Jasper shrugged again. “Why do humans join cults? Any why do gods get all psycho and become truly obnoxious assholes?”
“Don’t answer that,” Cameron quickly interjected. “I’m pretty sure it’s a trick question.”
“Did your agents find any clues as to where we should look for these vessels?” Hanna asked, ignoring her father, which she knew would drive him crazy.
“Not really,” Jasper admitted. “The hiding places have been pretty random: One was outside of Estes Park and the other was in the Gobi Desert.”
Cameron nudged Selena with his elbow and said, “Ten bucks says he doesn’t even know where the Gobi Desert is.”
Jasper blinked at him then looked at Hanna. “Did he have to come?”
“Well, yeah,” Hanna teased. “I’m not fighting any giant snakes.”
From behind her, Thor chimed in. “Don’t blame you.”
“Wait,” Cameron said, “were either of those vessels guarded by giant serpents?”
Jasper plucked a file off the desk beside him and thrust it at Cameron. “I wish. But you’ll apparently just have to settle for digging.”

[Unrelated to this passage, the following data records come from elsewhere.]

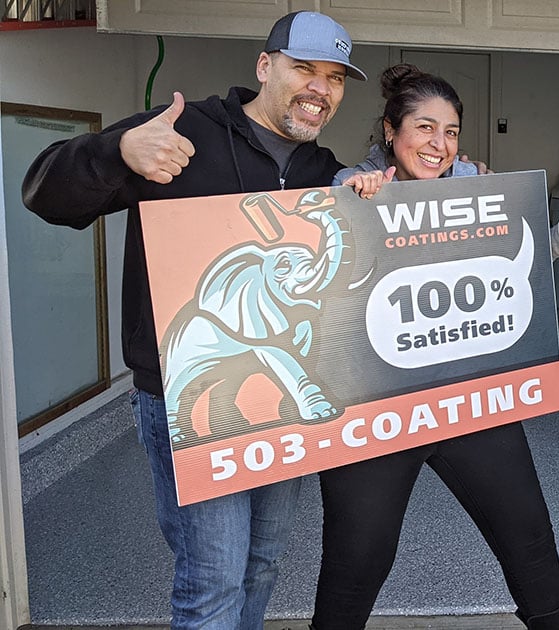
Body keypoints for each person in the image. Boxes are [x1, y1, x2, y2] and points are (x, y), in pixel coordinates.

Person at [21, 11, 378, 629]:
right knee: (211, 579)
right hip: (190, 401)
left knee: (262, 564)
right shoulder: (180, 131)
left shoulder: (322, 172)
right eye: (304, 69)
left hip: (281, 401)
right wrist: (118, 151)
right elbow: (43, 193)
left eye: (335, 78)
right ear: (265, 67)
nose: (321, 88)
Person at [314, 64, 559, 630]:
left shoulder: (475, 183)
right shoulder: (352, 183)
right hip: (378, 408)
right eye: (424, 128)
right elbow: (320, 282)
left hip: (470, 395)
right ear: (390, 131)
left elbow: (506, 263)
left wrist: (558, 241)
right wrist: (349, 208)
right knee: (356, 560)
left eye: (451, 131)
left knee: (528, 534)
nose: (439, 145)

Cameron handed the file to Hanna without bothering to read it. She flipped it open and thumbed through the pages, hoping to find some common thread, but Jasper’s agents were intelligent and well trained. They wouldn’t have missed anything obvious.
“Send someone if you learn anything, okay?” she asked him.
“Of course. And it’s a good thing you take after your mother.”
Hanna laughed and shook her head. “Oh, believe me. I’ve got more in common with my father than you think.”
Badb held out her hand for the file, and as the Guardians stepped onto the Houston sidewalk again, Athena peeked over her shoulder to see what was inside the New Pantheon’s file on the soul vessels.